Data for review -
>>>
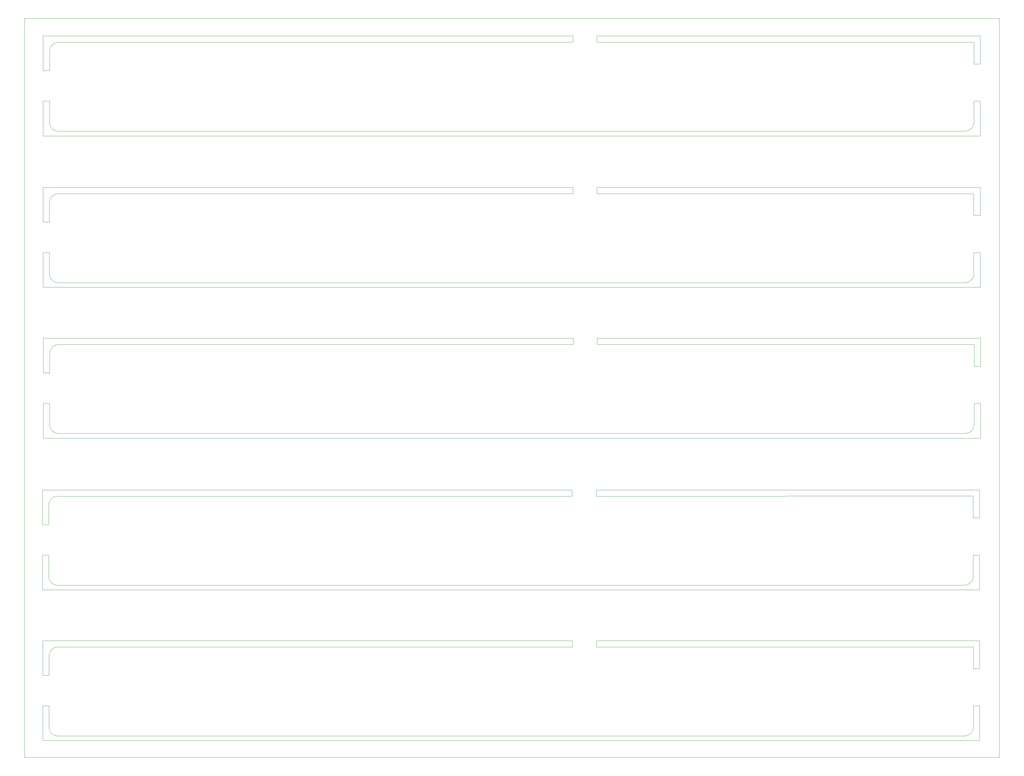
<source format=gbr>
%TF.GenerationSoftware,KiCad,Pcbnew,(6.0.6)*%
%TF.CreationDate,2022-10-08T16:47:07+05:30*%
%TF.ProjectId,RGB-3W-Light-Panel,5247422d-3357-42d4-9c69-6768742d5061,V1.1*%
%TF.SameCoordinates,Original*%
%TF.FileFunction,Profile,NP*%
%FSLAX46Y46*%
G04 Gerber Fmt 4.6, Leading zero omitted, Abs format (unit mm)*
G04 Created by KiCad (PCBNEW (6.0.6)) date 2022-10-08 16:47:07*
%MOMM*%
%LPD*%
G01*
G04 APERTURE LIST*
%TA.AperFunction,Profile*%
%ADD10C,0.100000*%
%TD*%
%TA.AperFunction,Profile*%
%ADD11C,0.050000*%
%TD*%
G04 APERTURE END LIST*
D10*
X320678950Y-246305600D02*
X432810000Y-246295600D01*
X320678950Y-244475600D02*
X320678950Y-246305600D01*
X313538950Y-244470000D02*
X155920000Y-244470000D01*
X434668950Y-244475600D02*
X320678950Y-244475600D01*
X313538950Y-246315600D02*
X313538950Y-244470000D01*
X160278950Y-246315600D02*
X313538950Y-246315600D01*
X432722900Y-201440650D02*
X432722900Y-207900650D01*
X157810000Y-263830000D02*
X157810000Y-270320000D01*
X155847900Y-218940650D02*
X157717900Y-218940650D01*
X155935000Y-263830000D02*
X157805000Y-263830000D01*
X155832900Y-199580650D02*
X155832900Y-209900650D01*
X432722900Y-218980650D02*
X432722900Y-225440650D01*
X434592900Y-207890650D02*
X434602900Y-199600650D01*
X434592900Y-218980650D02*
X434592900Y-229320650D01*
X157722900Y-218940650D02*
X157722900Y-225430650D01*
X160222900Y-227940650D02*
X430222900Y-227940650D01*
X430222900Y-227940650D02*
G75*
G03*
X432722900Y-225440650I-30900J2530900D01*
G01*
X157722900Y-204440650D02*
X157722900Y-209900650D01*
X160191850Y-201426250D02*
G75*
G03*
X157722900Y-204440650I326276J-2785536D01*
G01*
X157722900Y-225440650D02*
G75*
G03*
X160222900Y-227940650I2530900J30900D01*
G01*
D11*
X155832900Y-218950650D02*
X155832900Y-229320650D01*
D10*
X434592900Y-229320650D02*
X155832900Y-229320650D01*
X155857900Y-209900650D02*
X157727900Y-209900650D01*
X432732900Y-218980650D02*
X434592900Y-218980650D01*
X432722900Y-207910650D02*
X434592900Y-207910650D01*
X434680000Y-252780000D02*
X434690000Y-244490000D01*
X434680000Y-274210000D02*
X155920000Y-274210000D01*
X155920000Y-244470000D02*
X155920000Y-254790000D01*
X432810000Y-252800000D02*
X434680000Y-252800000D01*
X160310000Y-272830000D02*
X430310000Y-272830000D01*
X157810000Y-270330000D02*
G75*
G03*
X160310000Y-272830000I2530900J30900D01*
G01*
X155920000Y-263840000D02*
X155920000Y-274210000D01*
X155945000Y-254790000D02*
X157815000Y-254790000D01*
X432810000Y-246330000D02*
X432810000Y-252790000D01*
X432810000Y-263870000D02*
X432810000Y-270330000D01*
X157810000Y-249330000D02*
X157810000Y-254790000D01*
X432820000Y-263870000D02*
X434680000Y-263870000D01*
X160278950Y-246315600D02*
G75*
G03*
X157810000Y-249330000I326276J-2785536D01*
G01*
X430310000Y-272830000D02*
G75*
G03*
X432810000Y-270330000I-30900J2530900D01*
G01*
X434680000Y-263870000D02*
X434680000Y-274210000D01*
X313451850Y-201426250D02*
X313451850Y-199580650D01*
X320591850Y-199586250D02*
X320591850Y-201416250D01*
X320591850Y-201416250D02*
X432722900Y-201406250D01*
X313451850Y-199580650D02*
X155832900Y-199580650D01*
X434581850Y-199586250D02*
X320591850Y-199586250D01*
X160191850Y-201426250D02*
X313451850Y-201426250D01*
X320888950Y-154403050D02*
X320888950Y-156233050D01*
X434878950Y-154403050D02*
X320888950Y-154403050D01*
X320888950Y-156233050D02*
X433020000Y-156223050D01*
X313748950Y-156243050D02*
X313748950Y-154397450D01*
X313748950Y-154397450D02*
X156130000Y-154397450D01*
X160488950Y-156243050D02*
X313748950Y-156243050D01*
X320801850Y-109513700D02*
X320801850Y-111343700D01*
X434791850Y-109513700D02*
X320801850Y-109513700D01*
X320801850Y-111343700D02*
X432932900Y-111333700D01*
X313661850Y-111353700D02*
X313661850Y-109508100D01*
X313661850Y-109508100D02*
X156042900Y-109508100D01*
X160401850Y-111353700D02*
X313661850Y-111353700D01*
X320830000Y-66240000D02*
X432961050Y-66240000D01*
X320830000Y-64410000D02*
X320830000Y-66240000D01*
X434820000Y-64410000D02*
X320830000Y-64410000D01*
X313690000Y-64404400D02*
X156071050Y-64404400D01*
X313690000Y-66250000D02*
X313690000Y-64404400D01*
X160430000Y-66250000D02*
X313690000Y-66250000D01*
X158020000Y-159257450D02*
X158020000Y-164717450D01*
X433020000Y-173797450D02*
X433020000Y-180257450D01*
X433020000Y-156257450D02*
X433020000Y-162717450D01*
X433030000Y-173797450D02*
X434890000Y-173797450D01*
X160488950Y-156243050D02*
G75*
G03*
X158020000Y-159257450I326276J-2785536D01*
G01*
X433020000Y-162727450D02*
X434890000Y-162727450D01*
X158020000Y-180257450D02*
G75*
G03*
X160520000Y-182757450I2530900J30900D01*
G01*
X430520000Y-182757450D02*
G75*
G03*
X433020000Y-180257450I-30900J2530900D01*
G01*
X160520000Y-182757450D02*
X430520000Y-182757450D01*
X434890000Y-162707450D02*
X434900000Y-154417450D01*
X156130000Y-173767450D02*
X156130000Y-184137450D01*
X434890000Y-184137450D02*
X156130000Y-184137450D01*
X434890000Y-173797450D02*
X434890000Y-184137450D01*
X156155000Y-164717450D02*
X158025000Y-164717450D01*
X156130000Y-154397450D02*
X156130000Y-164717450D01*
X158020000Y-173757450D02*
X158020000Y-180247450D01*
X156145000Y-173757450D02*
X158015000Y-173757450D01*
X157932900Y-114368100D02*
X157932900Y-119828100D01*
X432932900Y-128908100D02*
X432932900Y-135368100D01*
X432932900Y-111368100D02*
X432932900Y-117828100D01*
X432942900Y-128908100D02*
X434802900Y-128908100D01*
X160401850Y-111353700D02*
G75*
G03*
X157932900Y-114368100I326276J-2785536D01*
G01*
X432932900Y-117838100D02*
X434802900Y-117838100D01*
X157932900Y-135368100D02*
G75*
G03*
X160432900Y-137868100I2530900J30900D01*
G01*
X430432900Y-137868100D02*
G75*
G03*
X432932900Y-135368100I-30900J2530900D01*
G01*
X160432900Y-137868100D02*
X430432900Y-137868100D01*
X434802900Y-117818100D02*
X434812900Y-109528100D01*
X156042900Y-128878100D02*
X156042900Y-139248100D01*
X434802900Y-139248100D02*
X156042900Y-139248100D01*
X434802900Y-128908100D02*
X434802900Y-139248100D01*
X156067900Y-119828100D02*
X157937900Y-119828100D01*
X156042900Y-109508100D02*
X156042900Y-119828100D01*
X157932900Y-128868100D02*
X157932900Y-135358100D01*
X156057900Y-128868100D02*
X157927900Y-128868100D01*
X150550000Y-59210000D02*
X440550000Y-59210000D01*
X440550000Y-59210000D02*
X440550000Y-279210000D01*
X440550000Y-279210000D02*
X150550000Y-279210000D01*
X150550000Y-279210000D02*
X150550000Y-59210000D01*
X156071050Y-83774400D02*
X156071050Y-94144400D01*
X434831050Y-94144400D02*
X156071050Y-94144400D01*
X434831050Y-83804400D02*
X434831050Y-94144400D01*
X156071050Y-64404400D02*
X156071050Y-74724400D01*
X156086050Y-83764400D02*
X157956050Y-83764400D01*
X156096050Y-74724400D02*
X157961050Y-74724400D01*
X157961050Y-83764400D02*
X157961050Y-90254400D01*
X157961050Y-69264400D02*
X157961050Y-74724400D01*
X434831050Y-72734400D02*
X434841050Y-64410000D01*
X432971050Y-83804400D02*
X434831050Y-83804400D01*
X432961050Y-72734400D02*
X434831050Y-72734400D01*
X432961050Y-83804400D02*
X432961050Y-90264400D01*
X157961050Y-90264400D02*
G75*
G03*
X160461050Y-92764400I2530900J30900D01*
G01*
X430461050Y-92764400D02*
G75*
G03*
X432961050Y-90264400I-30900J2530900D01*
G01*
X160430000Y-66250000D02*
G75*
G03*
X157961050Y-69264400I326276J-2785536D01*
G01*
X160461050Y-92764400D02*
X430461050Y-92764400D01*
X432961050Y-66240000D02*
X432961050Y-72734400D01*
M02*

</source>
<<<
Would you please output only the lines from the start of the material above up to and including the line with "X313538950Y-244470000D02*", exactly as they appear and without pictures?

Solution to this task -
<source format=gbr>
%TF.GenerationSoftware,KiCad,Pcbnew,(6.0.6)*%
%TF.CreationDate,2022-10-08T16:47:07+05:30*%
%TF.ProjectId,RGB-3W-Light-Panel,5247422d-3357-42d4-9c69-6768742d5061,V1.1*%
%TF.SameCoordinates,Original*%
%TF.FileFunction,Profile,NP*%
%FSLAX46Y46*%
G04 Gerber Fmt 4.6, Leading zero omitted, Abs format (unit mm)*
G04 Created by KiCad (PCBNEW (6.0.6)) date 2022-10-08 16:47:07*
%MOMM*%
%LPD*%
G01*
G04 APERTURE LIST*
%TA.AperFunction,Profile*%
%ADD10C,0.100000*%
%TD*%
%TA.AperFunction,Profile*%
%ADD11C,0.050000*%
%TD*%
G04 APERTURE END LIST*
D10*
X320678950Y-246305600D02*
X432810000Y-246295600D01*
X320678950Y-244475600D02*
X320678950Y-246305600D01*
X313538950Y-244470000D02*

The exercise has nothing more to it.